Exercise directions
Copy the data exactly.
────────────────
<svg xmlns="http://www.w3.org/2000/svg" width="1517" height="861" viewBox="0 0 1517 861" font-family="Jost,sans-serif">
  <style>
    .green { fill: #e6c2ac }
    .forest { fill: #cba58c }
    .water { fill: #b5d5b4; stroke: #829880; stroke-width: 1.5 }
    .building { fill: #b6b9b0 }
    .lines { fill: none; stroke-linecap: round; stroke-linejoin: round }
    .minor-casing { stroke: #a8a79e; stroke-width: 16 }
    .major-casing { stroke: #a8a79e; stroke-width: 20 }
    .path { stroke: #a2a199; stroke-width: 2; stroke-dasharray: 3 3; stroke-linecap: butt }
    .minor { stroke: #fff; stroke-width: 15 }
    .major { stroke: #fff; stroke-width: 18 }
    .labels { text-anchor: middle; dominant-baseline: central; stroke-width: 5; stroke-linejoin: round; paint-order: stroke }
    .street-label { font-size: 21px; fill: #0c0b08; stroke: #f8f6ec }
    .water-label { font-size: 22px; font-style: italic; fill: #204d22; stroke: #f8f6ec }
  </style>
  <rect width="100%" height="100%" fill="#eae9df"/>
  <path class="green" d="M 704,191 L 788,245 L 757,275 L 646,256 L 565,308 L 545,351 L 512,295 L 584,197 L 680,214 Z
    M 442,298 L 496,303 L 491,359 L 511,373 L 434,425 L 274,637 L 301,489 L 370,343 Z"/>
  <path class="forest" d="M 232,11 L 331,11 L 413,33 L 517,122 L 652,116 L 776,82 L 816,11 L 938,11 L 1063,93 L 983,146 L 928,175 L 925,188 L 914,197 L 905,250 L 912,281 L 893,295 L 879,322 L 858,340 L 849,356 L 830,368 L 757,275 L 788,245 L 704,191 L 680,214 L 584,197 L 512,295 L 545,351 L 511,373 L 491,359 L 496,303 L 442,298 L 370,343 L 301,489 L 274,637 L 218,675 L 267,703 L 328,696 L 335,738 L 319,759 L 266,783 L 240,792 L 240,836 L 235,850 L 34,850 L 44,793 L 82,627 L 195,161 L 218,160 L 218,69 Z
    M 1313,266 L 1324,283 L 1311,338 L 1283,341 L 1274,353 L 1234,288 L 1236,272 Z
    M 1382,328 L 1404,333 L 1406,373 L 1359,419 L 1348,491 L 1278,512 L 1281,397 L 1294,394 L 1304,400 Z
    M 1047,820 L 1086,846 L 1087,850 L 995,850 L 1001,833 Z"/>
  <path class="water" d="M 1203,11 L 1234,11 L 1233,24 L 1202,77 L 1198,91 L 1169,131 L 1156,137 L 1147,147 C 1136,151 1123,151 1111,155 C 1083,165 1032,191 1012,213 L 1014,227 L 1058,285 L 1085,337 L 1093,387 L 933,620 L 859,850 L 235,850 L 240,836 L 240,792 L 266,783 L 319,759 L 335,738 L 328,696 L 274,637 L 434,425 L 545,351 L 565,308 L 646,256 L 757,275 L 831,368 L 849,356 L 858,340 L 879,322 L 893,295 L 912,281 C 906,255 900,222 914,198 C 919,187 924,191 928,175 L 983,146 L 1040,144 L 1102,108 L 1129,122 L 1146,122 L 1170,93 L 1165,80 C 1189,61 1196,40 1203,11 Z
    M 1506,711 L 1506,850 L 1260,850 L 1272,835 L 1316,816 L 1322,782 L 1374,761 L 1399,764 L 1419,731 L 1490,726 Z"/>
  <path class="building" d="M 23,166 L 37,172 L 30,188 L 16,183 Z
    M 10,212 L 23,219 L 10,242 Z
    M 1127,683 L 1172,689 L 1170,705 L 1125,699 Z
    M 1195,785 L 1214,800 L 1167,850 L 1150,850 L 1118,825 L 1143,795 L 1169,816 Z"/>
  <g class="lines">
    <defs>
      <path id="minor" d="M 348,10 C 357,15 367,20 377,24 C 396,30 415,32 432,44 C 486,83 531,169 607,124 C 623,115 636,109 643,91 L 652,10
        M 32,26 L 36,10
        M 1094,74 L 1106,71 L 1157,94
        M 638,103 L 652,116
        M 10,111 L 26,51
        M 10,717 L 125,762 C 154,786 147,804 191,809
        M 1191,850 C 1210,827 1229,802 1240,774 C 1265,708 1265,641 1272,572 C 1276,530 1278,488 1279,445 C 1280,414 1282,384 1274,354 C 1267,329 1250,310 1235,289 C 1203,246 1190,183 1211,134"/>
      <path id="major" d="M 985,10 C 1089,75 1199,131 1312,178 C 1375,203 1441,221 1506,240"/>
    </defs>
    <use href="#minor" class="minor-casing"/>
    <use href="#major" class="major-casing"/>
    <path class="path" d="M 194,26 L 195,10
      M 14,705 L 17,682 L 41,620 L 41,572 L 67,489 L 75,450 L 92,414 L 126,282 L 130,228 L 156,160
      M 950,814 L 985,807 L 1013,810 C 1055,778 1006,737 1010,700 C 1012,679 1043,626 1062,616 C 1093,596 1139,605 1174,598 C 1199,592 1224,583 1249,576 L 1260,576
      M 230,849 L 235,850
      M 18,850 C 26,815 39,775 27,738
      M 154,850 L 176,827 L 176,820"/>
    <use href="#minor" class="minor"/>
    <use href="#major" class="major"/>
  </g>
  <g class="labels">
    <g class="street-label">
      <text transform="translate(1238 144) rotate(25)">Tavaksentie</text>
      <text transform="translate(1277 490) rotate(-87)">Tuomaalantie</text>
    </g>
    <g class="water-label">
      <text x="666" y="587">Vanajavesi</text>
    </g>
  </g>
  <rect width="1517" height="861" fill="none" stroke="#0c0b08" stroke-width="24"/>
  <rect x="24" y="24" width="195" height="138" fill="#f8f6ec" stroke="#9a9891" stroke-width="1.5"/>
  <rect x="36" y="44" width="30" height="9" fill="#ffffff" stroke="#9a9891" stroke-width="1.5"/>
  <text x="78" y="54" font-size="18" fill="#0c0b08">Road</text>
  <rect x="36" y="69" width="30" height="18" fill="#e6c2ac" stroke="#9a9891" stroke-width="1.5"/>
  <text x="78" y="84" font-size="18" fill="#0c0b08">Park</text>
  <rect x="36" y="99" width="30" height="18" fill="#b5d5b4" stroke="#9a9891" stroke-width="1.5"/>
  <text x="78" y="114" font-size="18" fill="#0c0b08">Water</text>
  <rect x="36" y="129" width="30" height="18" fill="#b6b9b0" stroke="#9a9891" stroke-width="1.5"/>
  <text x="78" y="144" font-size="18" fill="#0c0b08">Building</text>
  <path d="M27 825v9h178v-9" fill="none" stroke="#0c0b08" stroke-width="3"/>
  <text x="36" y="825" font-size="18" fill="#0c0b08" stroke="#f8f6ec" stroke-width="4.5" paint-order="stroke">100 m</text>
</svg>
────────────────
Answer space
<svg xmlns="http://www.w3.org/2000/svg" width="1517" height="861" viewBox="0 0 1517 861" font-family="Jost,sans-serif">
  <style>
    .green { fill: #e6c2ac }
    .forest { fill: #cba58c }
    .water { fill: #b5d5b4; stroke: #829880; stroke-width: 1.5 }
    .building { fill: #b6b9b0 }
    .lines { fill: none; stroke-linecap: round; stroke-linejoin: round }
    .minor-casing { stroke: #a8a79e; stroke-width: 16 }
    .major-casing { stroke: #a8a79e; stroke-width: 20 }
    .path { stroke: #a2a199; stroke-width: 2; stroke-dasharray: 3 3; stroke-linecap: butt }
    .minor { stroke: #fff; stroke-width: 15 }
    .major { stroke: #fff; stroke-width: 18 }
    .labels { text-anchor: middle; dominant-baseline: central; stroke-width: 5; stroke-linejoin: round; paint-order: stroke }
    .street-label { font-size: 21px; fill: #0c0b08; stroke: #f8f6ec }
    .water-label { font-size: 22px; font-style: italic; fill: #204d22; stroke: #f8f6ec }
  </style>
  <rect width="100%" height="100%" fill="#eae9df"/>
  <path class="green" d="M 704,191 L 788,245 L 757,275 L 646,256 L 565,308 L 545,351 L 512,295 L 584,197 L 680,214 Z
    M 442,298 L 496,303 L 491,359 L 511,373 L 434,425 L 274,637 L 301,489 L 370,343 Z"/>
  <path class="forest" d="M 232,11 L 331,11 L 413,33 L 517,122 L 652,116 L 776,82 L 816,11 L 938,11 L 1063,93 L 983,146 L 928,175 L 925,188 L 914,197 L 905,250 L 912,281 L 893,295 L 879,322 L 858,340 L 849,356 L 830,368 L 757,275 L 788,245 L 704,191 L 680,214 L 584,197 L 512,295 L 545,351 L 511,373 L 491,359 L 496,303 L 442,298 L 370,343 L 301,489 L 274,637 L 218,675 L 267,703 L 328,696 L 335,738 L 319,759 L 266,783 L 240,792 L 240,836 L 235,850 L 34,850 L 44,793 L 82,627 L 195,161 L 218,160 L 218,69 Z
    M 1313,266 L 1324,283 L 1311,338 L 1283,341 L 1274,353 L 1234,288 L 1236,272 Z
    M 1382,328 L 1404,333 L 1406,373 L 1359,419 L 1348,491 L 1278,512 L 1281,397 L 1294,394 L 1304,400 Z
    M 1047,820 L 1086,846 L 1087,850 L 995,850 L 1001,833 Z"/>
  <path class="water" d="M 1203,11 L 1234,11 L 1233,24 L 1202,77 L 1198,91 L 1169,131 L 1156,137 L 1147,147 C 1136,151 1123,151 1111,155 C 1083,165 1032,191 1012,213 L 1014,227 L 1058,285 L 1085,337 L 1093,387 L 933,620 L 859,850 L 235,850 L 240,836 L 240,792 L 266,783 L 319,759 L 335,738 L 328,696 L 274,637 L 434,425 L 545,351 L 565,308 L 646,256 L 757,275 L 831,368 L 849,356 L 858,340 L 879,322 L 893,295 L 912,281 C 906,255 900,222 914,198 C 919,187 924,191 928,175 L 983,146 L 1040,144 L 1102,108 L 1129,122 L 1146,122 L 1170,93 L 1165,80 C 1189,61 1196,40 1203,11 Z
    M 1506,711 L 1506,850 L 1260,850 L 1272,835 L 1316,816 L 1322,782 L 1374,761 L 1399,764 L 1419,731 L 1490,726 Z"/>
  <path class="building" d="M 23,166 L 37,172 L 30,188 L 16,183 Z
    M 10,212 L 23,219 L 10,242 Z
    M 1127,683 L 1172,689 L 1170,705 L 1125,699 Z
    M 1195,785 L 1214,800 L 1167,850 L 1150,850 L 1118,825 L 1143,795 L 1169,816 Z"/>
  <g class="lines">
    <defs>
      <path id="minor" d="M 348,10 C 357,15 367,20 377,24 C 396,30 415,32 432,44 C 486,83 531,169 607,124 C 623,115 636,109 643,91 L 652,10
        M 32,26 L 36,10
        M 1094,74 L 1106,71 L 1157,94
        M 638,103 L 652,116
        M 10,111 L 26,51
        M 10,717 L 125,762 C 154,786 147,804 191,809
        M 1191,850 C 1210,827 1229,802 1240,774 C 1265,708 1265,641 1272,572 C 1276,530 1278,488 1279,445 C 1280,414 1282,384 1274,354 C 1267,329 1250,310 1235,289 C 1203,246 1190,183 1211,134"/>
      <path id="major" d="M 985,10 C 1089,75 1199,131 1312,178 C 1375,203 1441,221 1506,240"/>
    </defs>
    <use href="#minor" class="minor-casing"/>
    <use href="#major" class="major-casing"/>
    <path class="path" d="M 194,26 L 195,10
      M 14,705 L 17,682 L 41,620 L 41,572 L 67,489 L 75,450 L 92,414 L 126,282 L 130,228 L 156,160
      M 950,814 L 985,807 L 1013,810 C 1055,778 1006,737 1010,700 C 1012,679 1043,626 1062,616 C 1093,596 1139,605 1174,598 C 1199,592 1224,583 1249,576 L 1260,576
      M 230,849 L 235,850
      M 18,850 C 26,815 39,775 27,738
      M 154,850 L 176,827 L 176,820"/>
    <use href="#minor" class="minor"/>
    <use href="#major" class="major"/>
  </g>
  <g class="labels">
    <g class="street-label">
      <text transform="translate(1238 144) rotate(25)">Tavaksentie</text>
      <text transform="translate(1277 490) rotate(-87)">Tuomaalantie</text>
    </g>
    <g class="water-label">
      <text x="666" y="587">Vanajavesi</text>
    </g>
  </g>
  <rect width="1517" height="861" fill="none" stroke="#0c0b08" stroke-width="24"/>
  <rect x="24" y="24" width="195" height="138" fill="#f8f6ec" stroke="#9a9891" stroke-width="1.5"/>
  <rect x="36" y="44" width="30" height="9" fill="#ffffff" stroke="#9a9891" stroke-width="1.5"/>
  <text x="78" y="54" font-size="18" fill="#0c0b08">Road</text>
  <rect x="36" y="69" width="30" height="18" fill="#e6c2ac" stroke="#9a9891" stroke-width="1.5"/>
  <text x="78" y="84" font-size="18" fill="#0c0b08">Park</text>
  <rect x="36" y="99" width="30" height="18" fill="#b5d5b4" stroke="#9a9891" stroke-width="1.5"/>
  <text x="78" y="114" font-size="18" fill="#0c0b08">Water</text>
  <rect x="36" y="129" width="30" height="18" fill="#b6b9b0" stroke="#9a9891" stroke-width="1.5"/>
  <text x="78" y="144" font-size="18" fill="#0c0b08">Building</text>
  <path d="M27 825v9h178v-9" fill="none" stroke="#0c0b08" stroke-width="3"/>
  <text x="36" y="825" font-size="18" fill="#0c0b08" stroke="#f8f6ec" stroke-width="4.5" paint-order="stroke">100 m</text>
</svg>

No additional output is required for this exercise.